See: #218755: support revisions in different states
#42
Should the priority be optimizing performance for small sites, or optimizing performance for large sites? It seems to me that larger, more complex sites are more likely to push Drupal's performance limits and hence would see more benefit from optimization. These sites also seem more likely to make use of revisions (especially if dif and moderation are included). Simplifying things and improving performance for sites that don't use revisions is a worthy goal, but shouldn't the adoption of these changes be contingent on their not having a negative impact on performance when revisions are enabled? Just a thought.
#43
Given we have fields in core, shouldn't Body be a separate field? Especially when it's optional anyway.
#44
DamienMcKenna : See #372743: Body and teaser as fields
#45
yched: thanks for referencing that, it's a related change but wasn't mentioned here previously.
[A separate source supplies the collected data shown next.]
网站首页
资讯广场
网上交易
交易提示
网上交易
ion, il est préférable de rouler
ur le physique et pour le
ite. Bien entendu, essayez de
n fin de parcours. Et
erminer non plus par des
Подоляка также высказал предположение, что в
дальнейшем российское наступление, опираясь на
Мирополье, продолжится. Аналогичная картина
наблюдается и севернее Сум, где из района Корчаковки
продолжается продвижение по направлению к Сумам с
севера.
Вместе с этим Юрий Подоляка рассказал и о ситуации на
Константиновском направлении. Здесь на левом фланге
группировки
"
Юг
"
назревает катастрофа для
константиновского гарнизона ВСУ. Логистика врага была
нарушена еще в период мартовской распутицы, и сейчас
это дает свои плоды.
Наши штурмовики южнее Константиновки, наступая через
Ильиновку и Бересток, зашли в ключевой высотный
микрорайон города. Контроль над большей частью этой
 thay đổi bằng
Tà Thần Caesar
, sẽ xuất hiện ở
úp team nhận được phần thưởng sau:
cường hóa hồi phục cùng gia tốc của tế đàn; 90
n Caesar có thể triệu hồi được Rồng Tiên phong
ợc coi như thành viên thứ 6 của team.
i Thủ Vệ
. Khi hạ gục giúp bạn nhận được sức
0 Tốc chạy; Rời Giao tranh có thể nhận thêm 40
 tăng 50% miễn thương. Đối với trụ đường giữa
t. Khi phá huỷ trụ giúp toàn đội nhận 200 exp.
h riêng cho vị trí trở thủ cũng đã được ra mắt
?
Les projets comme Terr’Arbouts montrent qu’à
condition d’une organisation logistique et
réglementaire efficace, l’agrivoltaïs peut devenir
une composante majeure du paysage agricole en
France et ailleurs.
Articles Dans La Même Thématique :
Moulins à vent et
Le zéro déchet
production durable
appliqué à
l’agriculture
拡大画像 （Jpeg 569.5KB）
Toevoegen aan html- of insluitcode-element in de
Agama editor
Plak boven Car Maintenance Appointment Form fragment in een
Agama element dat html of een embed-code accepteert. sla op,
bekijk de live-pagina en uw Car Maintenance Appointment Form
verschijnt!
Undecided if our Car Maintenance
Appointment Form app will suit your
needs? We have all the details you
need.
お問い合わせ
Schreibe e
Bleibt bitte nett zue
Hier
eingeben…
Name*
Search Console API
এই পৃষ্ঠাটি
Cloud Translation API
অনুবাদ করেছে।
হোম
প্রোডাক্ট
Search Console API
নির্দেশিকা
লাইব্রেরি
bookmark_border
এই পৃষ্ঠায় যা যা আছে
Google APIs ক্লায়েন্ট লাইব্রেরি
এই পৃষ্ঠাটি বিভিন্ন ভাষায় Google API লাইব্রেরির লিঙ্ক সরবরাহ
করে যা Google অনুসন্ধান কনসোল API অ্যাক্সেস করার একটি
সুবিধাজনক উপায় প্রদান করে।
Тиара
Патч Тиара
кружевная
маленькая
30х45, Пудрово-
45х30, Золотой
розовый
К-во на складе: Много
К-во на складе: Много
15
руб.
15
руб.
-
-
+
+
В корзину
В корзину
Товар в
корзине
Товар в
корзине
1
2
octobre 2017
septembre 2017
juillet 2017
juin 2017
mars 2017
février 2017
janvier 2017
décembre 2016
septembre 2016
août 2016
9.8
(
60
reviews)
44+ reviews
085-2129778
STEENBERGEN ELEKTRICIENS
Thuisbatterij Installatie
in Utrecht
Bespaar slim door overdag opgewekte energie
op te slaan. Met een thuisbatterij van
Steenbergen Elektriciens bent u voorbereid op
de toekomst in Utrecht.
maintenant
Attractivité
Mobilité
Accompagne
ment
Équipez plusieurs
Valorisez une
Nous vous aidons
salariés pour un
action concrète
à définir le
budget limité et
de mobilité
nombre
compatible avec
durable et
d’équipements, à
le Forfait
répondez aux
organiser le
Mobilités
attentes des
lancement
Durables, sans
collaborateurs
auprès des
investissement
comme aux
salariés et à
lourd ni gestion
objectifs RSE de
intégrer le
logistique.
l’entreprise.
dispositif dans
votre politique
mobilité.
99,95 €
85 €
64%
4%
Cool :)
#46
I haven't checked the status of this for a while - a useful cleanup in itself would be a node_load_revision() function to remove all the $vid special casing from node_load_multiple().
#47
Do we still wait for #120955: Integrate diff into core with this?
It was linked here as RTBC last September, but I just came back from rerolling a patch last updated in December, and the discussion there left it unclear if it would happen at all.
#48
My thoughts are to get this in, and then we can take #120955: Integrate diff into core further afterwards. I know that Dries has some reservations about Diff in Core, so it might seem that we will have a better win on getting the split done first, which then would make more sense in having Diff integrated to Revisions.
My thought is to postpone #120955: Integrate diff into core on this issue, get Revisions split into it's own module which we can then work on improving without playing around with Node module.
And another thought as to why splitting Revisions off could be worth while - long term, we could look to expand Revisions to cover more than just Nodes, possibly?
Soli Deo Gloria
#49
Let's do this once #372743: Body and teaser as fields is in, which will make it a much smaller patch.
#50
#372743: Body and teaser as fields is in, this shouldn't be postponed for that issue's documentation. :)
#51
#52
Now that it is postponed, instead of using diff, I guess a good 'auditing' system to track changes on specific fields could be a good approach. Although the output of diff could be used to view the changes, it is not focused on content auditing, well.. entity (why only content, users would require auditing also) auditing.